Jelajahi

Kategori
Best Viral Premium Blogger TemplatesPremium By Raushan Design With Shroff Templates

Iklan

' Pemilih Muda " Harapan Besar Selamatkan Demokrasi

Pemuda Pancasila
Rabu, 24 Januari 2024
Last Updated 2024-01-24T07:41:49Z
Premium By Raushan Design With Shroff Templates
masukkan script iklan disini



Demokrasi hanya akan sukses bila dijalankan para malaikat. Bila demikian, keberhasilan demokrasi tentunya menuntut persyaratan tinggi yang amat sukar dipenuhi manusia sebab keberhasilan demokrasi membutuhkan ‘kesempurnaan’ sikap dan pengetahuan dari manusia yang melakoninya. Kesempurnaan dimaksud mencakup ketinggian kompetensi dan kemuliaan sikap dalam menghadapi segala antinomi demokrasi.

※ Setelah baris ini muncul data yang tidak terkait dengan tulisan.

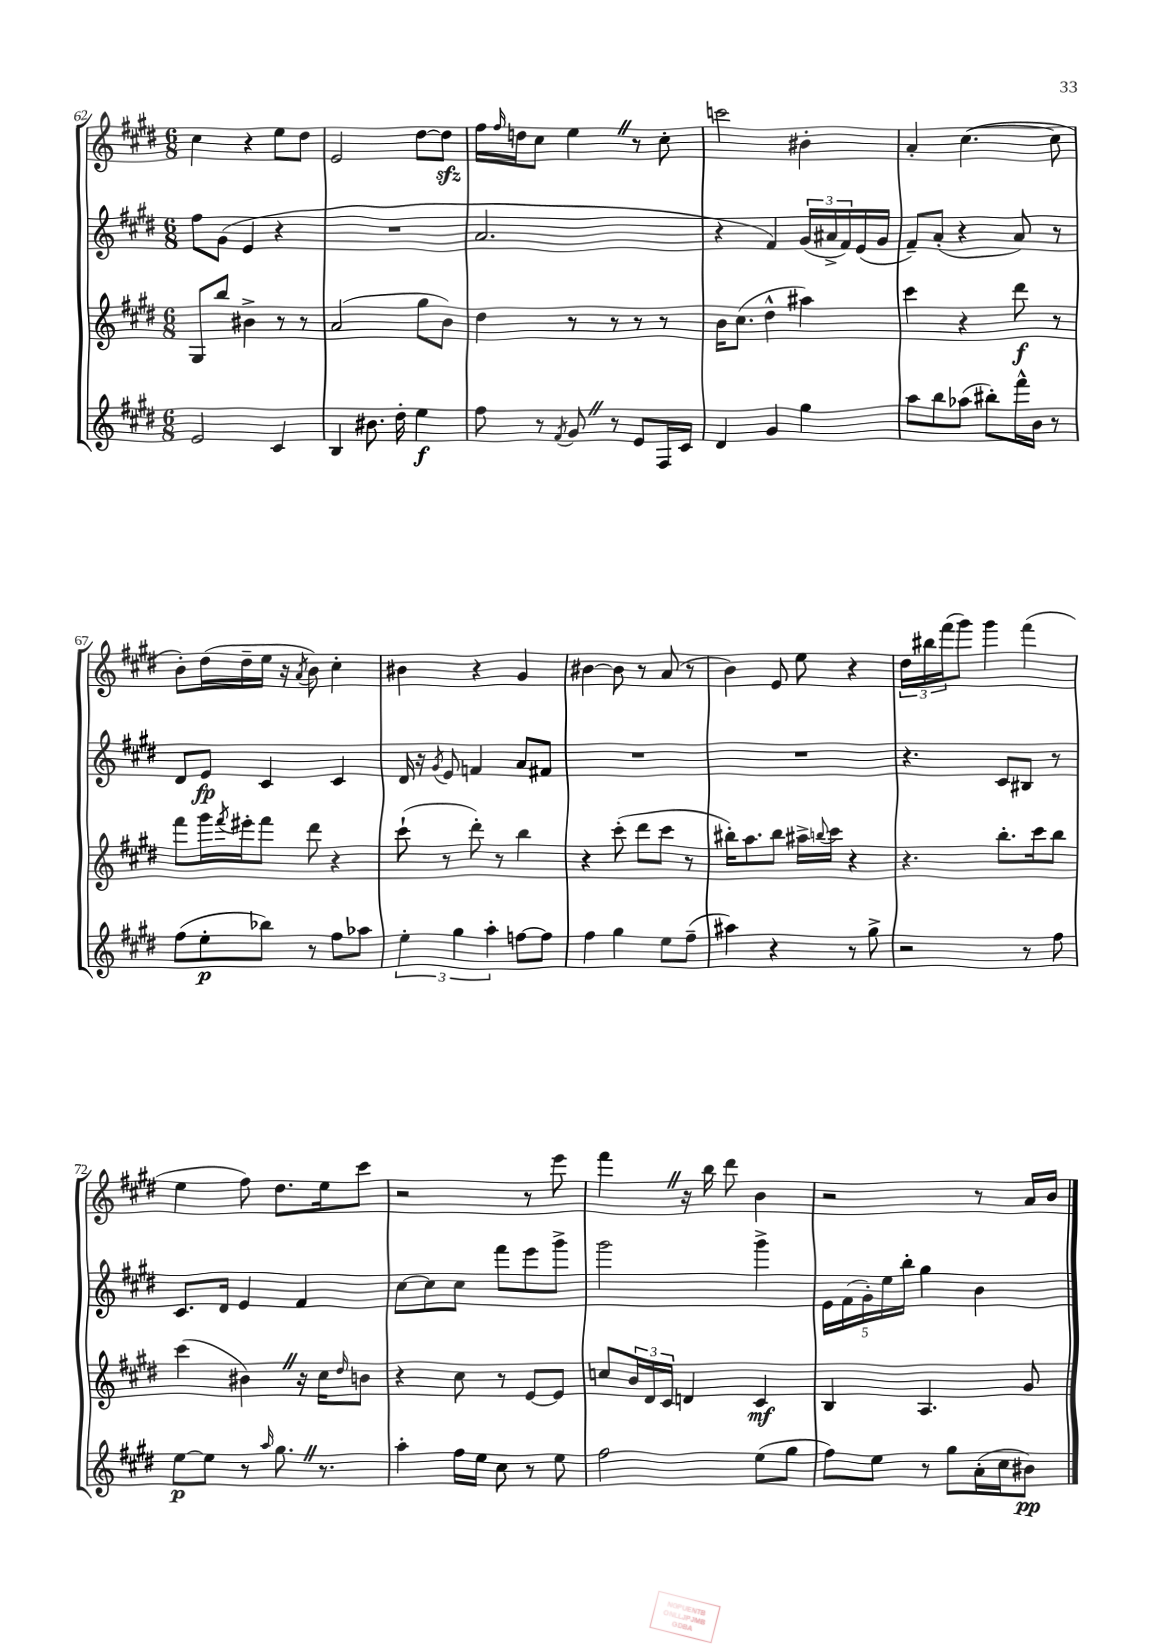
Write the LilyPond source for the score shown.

<<
\new StaffGroup <<
\new Staff = "s0" {
    \clef treble \key e \major \numericTimeSignature \time 6/8
    cis''4 r4 e''8 dis''8 |
    e'2 dis''8~ dis''8\sfz |
    fis''16 \grace { fis''16 } d''16 cis''8 e''4 \once \override BreathingSign.text = \markup { \musicglyph "scripts.caesura.straight" } \breathe r8 cis''8-. |
    c'''2 bis'4-. |
    a'4-. cis''4.~( cis''8 |
    b'8-.) dis''16( dis''16-- e''16 r16 \acciaccatura { a'8 } b'8) cis''4-. |
    bis'4 r4 gis'4 |
    bis'4~ bis'8 r8 a'8( r8 |
    b'4) e'8 e''8 r4 |
    \tuplet 3/2 { dis''16 bis''16 fis'''16( } gis'''8) gis'''4 fis'''4( |
    e''4 fis''8) dis''8. e''16 cis'''8 |
    r2 r8 e'''8 |
    fis'''4 \once \override BreathingSign.text = \markup { \musicglyph "scripts.caesura.straight" } \breathe r16 b''16 dis'''8 b'4 |
    r2 r8 a'16 b'16 \bar "|." |
}
\new Staff = "s1" {
    \clef treble \key e \major \numericTimeSignature \time 6/8
    fis''8 gis'8( e'4 r4 |
    R2. |
    a'2. |
    r4 fis'4) \tuplet 3/2 { gis'16( ais'16-> fis'16) } e'16( gis'16 |
    fis'8--) a'8-.( r4 a'8) r8 |
    dis'8 e'8\fp cis'4 cis'4 |
    dis'16 r16 \acciaccatura { gis'8 } e'8 f'4 a'8 fis'8 |
    R2. |
    R2. |
    r4. cis'8 bis8 r8 |
    cis'8. dis'16 e'4 fis'4 |
    cis''8~ cis''8 cis''8 fis'''8 e'''8 gis'''8-> |
    gis'''2 gis'''4-> |
    \tuplet 5/4 { e'16 fis'16( gis'16-.) e''16 b''16-. } gis''4 b'4 \bar "|." |
}
\new Staff = "s2" {
    \clef treble \key e \major \numericTimeSignature \time 6/8
    gis8 b''8 bis'4-> r8 r8 |
    a'2( gis''8 b'8) |
    dis''4 r8 r8 r8 r8 |
    b'16 cis''8.( dis''4-^ ais''4) |
    cis'''4 r4 dis'''8\f r8 |
    fis'''8 gis'''16 \acciaccatura { fis'''8 } eis'''16-. fis'''8 dis'''8 r4 |
    cis'''8-!( r8 dis'''8-.) r8 b''4 |
    r4 cis'''8-.( dis'''8 cis'''8 r8 |
    bis''16-.) a''8. bis''8 ais''16-> \appoggiatura { b''8 } cis'''16 r4 |
    r4. b''8.-. cis'''16 b''8 |
    cis'''4( bis'4) \once \override BreathingSign.text = \markup { \musicglyph "scripts.caesura.straight" } \breathe r16 cis''16 \grace { dis''16 } b'8 |
    r4 cis''8 r8 e'8~ e'8 |
    c''8 \tuplet 3/2 { b'16 dis'16 cis'16 } d'4 cis'4\mf |
    b4 a4. gis'8 \bar "|." |
}
\new Staff = "s3" {
    \clef treble \key e \major \numericTimeSignature \time 6/8
    e'2 cis'4 |
    b4 bis'8. dis''16-. e''4\f |
    fis''8 r8 \acciaccatura { fis'8 } gis'8 \once \override BreathingSign.text = \markup { \musicglyph "scripts.caesura.straight" } \breathe r8 e'8 fis16 cis'16 |
    dis'4 gis'4 gis''4 |
    a''8 b''8 aes''8( bis''8-.) fis'''16-^ b'16 r8 |
    fis''8( e''8-.\p bes''8) r8 fis''8 aes''8 |
    \tuplet 3/2 { e''4-. gis''4 a''4-. } f''8~ f''8 |
    fis''4 gis''4 e''8 fis''8--( |
    ais''4) r4 r8 gis''8-> |
    r2 r8 fis''8 |
    e''8~\p e''8 r8 \grace { a''16 } gis''8. \once \override BreathingSign.text = \markup { \musicglyph "scripts.caesura.straight" } \breathe r8. |
    a''4-. fis''16 e''16 cis''8 r8 e''8 |
    fis''2 e''8( gis''8 |
    fis''8) e''8 r8 gis''8 a'16-.( cis''16 bis'8\pp) \bar "|." |
}
>>
>>
\layout { \context { \Score currentBarNumber = #62 } }
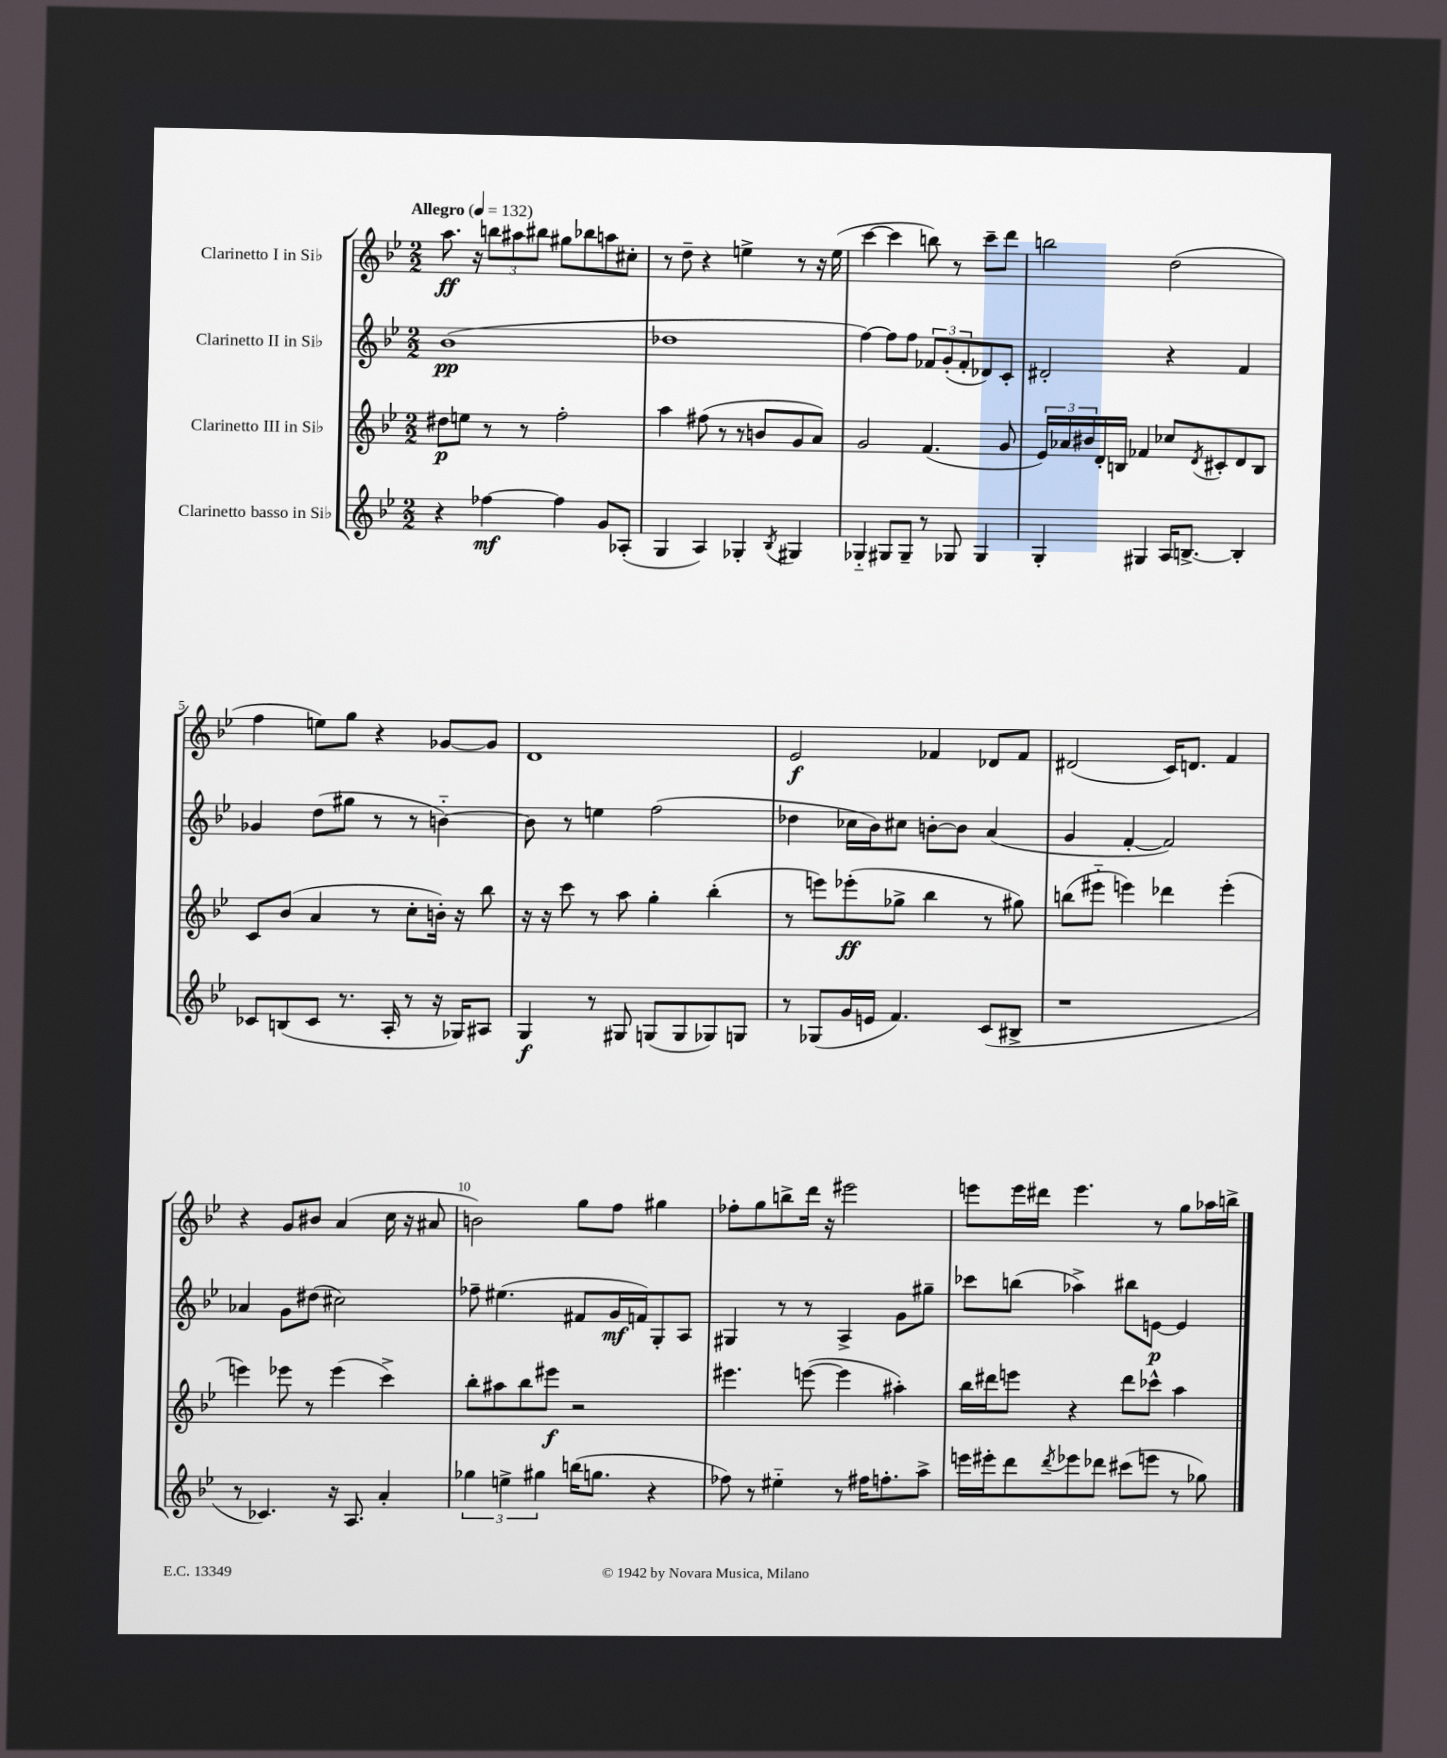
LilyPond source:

<<
\new StaffGroup <<
\new Staff = "s0" \with { instrumentName = "Clarinetto I in Sib" } {
    \clef treble \key bes \major \numericTimeSignature \time 2/2 \tempo "Allegro" 4 = 132
    a''8.\ff r16 \tuplet 3/2 { b''8 ais''8 bis''8 } gis''8 bes''8 a''8 cis''8-. |
    r8 d''8-- r4 e''4-> r8 r16 e''16( |
    c'''4~ c'''4 b''8) r8 c'''8-- d'''8 |
    b''2 d''2( |
    f''4 e''8) g''8 r4 ges'8~ ges'8 |
    d'1 |
    ees'2\f fes'4 des'8 fes'8 |
    dis'2( c'16) d'8. f'4 |
    r4 g'8 bis'8 a'4( c''16 r16 ais'8 |
    b'2) g''8 f''8 gis''4 |
    fes''8-. g''8 b''8-> d'''16 r16 eis'''2 |
    e'''8 e'''16 dis'''16 e'''4. r8 g''8 aes''16 b''16-> \bar "|." |
}
\new Staff = "s1" \with { instrumentName = "Clarinetto II in Sib" } {
    \clef treble \key bes \major \numericTimeSignature \time 2/2
    bes'1\pp( |
    des''1 |
    f''4~) f''8 f''8 \tuplet 3/2 { fes'8 g'8-.( fes'8-. } des'8) c'8-. |
    dis'2-. r4 f'4 |
    ges'4 d''8( gis''8 r8 r8 b'4~-_) |
    b'8 r8 e''4 f''2( |
    des''4 ces''16 bes'16) cis''8 b'8~-. b'8 a'4( |
    g'4 f'4~-. f'2) |
    aes'4 g'8 dis''8( cis''2) |
    fes''8-- eis''4.( fis'8 g'16\mf f'16) g8-. a8 |
    gis4 r8 r8 a4-> g'8 gis''8-- |
    ces'''8 b''8( aes''4->) bis''8 e'8~\p e'4 \bar "|." |
}
\new Staff = "s2" \with { instrumentName = "Clarinetto III in Sib" } {
    \clef treble \key bes \major \numericTimeSignature \time 2/2
    dis''8\p e''8 r8 r8 f''2-. |
    a''4 fis''8( r8 r8 b'8 g'8 a'8) |
    g'2 f'4.( g'8 |
    \tuplet 3/2 { ees'16) aes'16 bis'16 } d'16-. b16 fes'4 ces''8 \acciaccatura { d'8 } cis'8-. d'8 b8 |
    c'8 bes'8( a'4 r8 c''8-. b'16-.) r16 bes''8 |
    r16 r16 c'''8 r8 a''8 g''4-. bes''4-.( |
    r8 e'''8) ees'''8-.\ff( ges''8-> bes''4 r8 gis''8) |
    b''8( eis'''8-_ e'''4) des'''4 e'''4-.( |
    e'''4) ees'''8 r8 ees'''4( c'''4->) |
    bes''8-. ais''8 bes''8 eis'''8\f r2 |
    eis'''4. e'''8~( e'''4 ais''4-.) |
    bes''16 dis'''16 e'''8 r4 dis'''8 ces'''8-^ a''4 \bar "|." |
}
\new Staff = "s3" \with { instrumentName = "Clarinetto basso in Sib" } {
    \clef treble \key bes \major \numericTimeSignature \time 2/2
    r4 fes''4~\mf fes''4 g'8 aes8-.( |
    g4 a4) ges4-. \acciaccatura { bes8 } gis4 |
    ges4-_ gis8 gis8-- r8 ges8 ges4 |
    g4-. gis4 a16 b8.~-> b4-. |
    ces'8 b8( ces'8 r8. a16-. r8 r16 ges16) ais8 |
    g4\f r8 gis8 g8( g8 ges8) g8 |
    r8 ges8( g'16 e'16 f'4.) c'8( bis8-> |
    r1 |
    r8 ces'4.) r16 a8. a'4-. |
    \tuplet 3/2 { ges''4 e''4-> gis''4 } b''16( g''8. r4 |
    fes''8) r8 eis''4-_ r8 fis''16 f''8.-. a''8-> |
    e'''16 eis'''16-. d'''8 \acciaccatura { d'''8 } ees'''8 des'''8 cis'''8( e'''8 r8 ges''8) \bar "|." |
}
>>
>>
\layout { \context { \Score \override BarNumber.break-visibility = ##(#f #t #t) barNumberVisibility = #(every-nth-bar-number-visible 5) } }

Realitasnya, demokrasi hampir selalu dihadapkan pada berbagai persoalan seperti rendahnya kompetensi orang yang terlibat, pragmatisme dan kemunafikan elite politiknya, sehingga dapat dipastikan bahwa dalam demokrasi tidak mungkin akan terpilih pemimpin sekaliber malaikat. 

Jangankan selevel, mendekatinya pun barangkali sangat sulit. Lalu, akankah demokrasi mesti dicampakkan dan diganti dengan sistem politik lainnya?

Dalam sejarah politik umat manusia, sistem politik demokrasi hadir sebagai antitesis terhadap sistem lain yang lebih tua. Demokrasi hadir sebagai perlawanan terhadap sistem politik yang penuh dengan penyalahgunaan kekuasaan, tirani, keserakahan, dan pelecehan terhadap harkat dan martabat manusia. 

Sekalipun sistem demokrasi juga tidak sempurna, sejauh ini dapat diyakini bahwa ia memiliki tingkat risiko yang lebih rendah terhadap penyalahgunaan kekuasaan dan praktik pelecehan terhadap harkat dan martabat manusia.

Atas alasan itu, dengan segala catatan yang dimilikinya, demokrasi masih menjadi pilihan terakhir dari segala alternatif sistem politik yang tersedia. Ketika hari ini demokrasi dihadapkan pada realitas kemunafikan dan pragmatisme, ide untuk menjawab berbagai persoalan tersebut mesti segera ditemukan tanpa harus mengenyampingkan demokrasi.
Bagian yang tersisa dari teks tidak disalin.